What lines of the data hold the string "doing"? Copy them all.

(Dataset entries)
----
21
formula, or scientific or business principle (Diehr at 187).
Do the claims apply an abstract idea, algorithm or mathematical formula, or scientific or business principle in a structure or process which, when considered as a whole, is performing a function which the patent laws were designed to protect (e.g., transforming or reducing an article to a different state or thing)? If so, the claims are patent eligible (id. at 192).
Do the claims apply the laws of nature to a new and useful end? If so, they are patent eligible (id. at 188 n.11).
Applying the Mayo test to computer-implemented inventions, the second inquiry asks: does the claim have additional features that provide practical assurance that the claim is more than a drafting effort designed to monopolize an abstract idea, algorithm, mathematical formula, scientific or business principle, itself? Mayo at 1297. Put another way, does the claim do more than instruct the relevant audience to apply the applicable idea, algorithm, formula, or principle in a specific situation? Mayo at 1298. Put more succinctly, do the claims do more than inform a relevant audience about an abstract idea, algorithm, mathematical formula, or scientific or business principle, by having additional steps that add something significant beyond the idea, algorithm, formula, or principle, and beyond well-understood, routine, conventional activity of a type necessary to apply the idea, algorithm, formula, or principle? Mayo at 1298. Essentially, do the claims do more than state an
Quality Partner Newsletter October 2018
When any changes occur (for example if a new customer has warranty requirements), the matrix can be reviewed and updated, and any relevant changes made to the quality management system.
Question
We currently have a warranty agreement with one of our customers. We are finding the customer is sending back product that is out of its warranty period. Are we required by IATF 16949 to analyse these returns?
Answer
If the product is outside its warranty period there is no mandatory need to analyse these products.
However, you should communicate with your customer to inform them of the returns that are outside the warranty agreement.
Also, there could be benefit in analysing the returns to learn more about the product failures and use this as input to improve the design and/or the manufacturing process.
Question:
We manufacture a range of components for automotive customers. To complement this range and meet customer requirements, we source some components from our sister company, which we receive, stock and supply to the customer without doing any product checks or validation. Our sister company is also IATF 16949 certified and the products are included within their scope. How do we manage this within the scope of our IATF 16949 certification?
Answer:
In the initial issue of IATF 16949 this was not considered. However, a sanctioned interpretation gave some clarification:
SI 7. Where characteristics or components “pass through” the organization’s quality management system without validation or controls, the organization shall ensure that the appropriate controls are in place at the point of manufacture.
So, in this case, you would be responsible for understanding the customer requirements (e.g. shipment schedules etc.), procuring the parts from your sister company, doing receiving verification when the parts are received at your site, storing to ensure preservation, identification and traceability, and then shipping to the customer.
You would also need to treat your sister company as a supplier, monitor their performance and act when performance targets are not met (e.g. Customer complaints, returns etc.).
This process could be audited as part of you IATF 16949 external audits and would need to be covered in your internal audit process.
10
----
§ TASK OUTPUT
We manufacture a range of components for automotive customers. To complement this range and meet customer requirements, we source some components from our sister company, which we receive, stock and supply to the customer without doing any product checks or validation. Our sister company is also IATF 16949 certified and the products are included within their scope. How do we manage this within the scope of our IATF 16949 certification?
So, in this case, you would be responsible for understanding the customer requirements (e.g. shipment schedules etc.), procuring the parts from your sister company, doing receiving verification when the parts are received at your site, storing to ensure preservation, identification and traceability, and then shipping to the customer.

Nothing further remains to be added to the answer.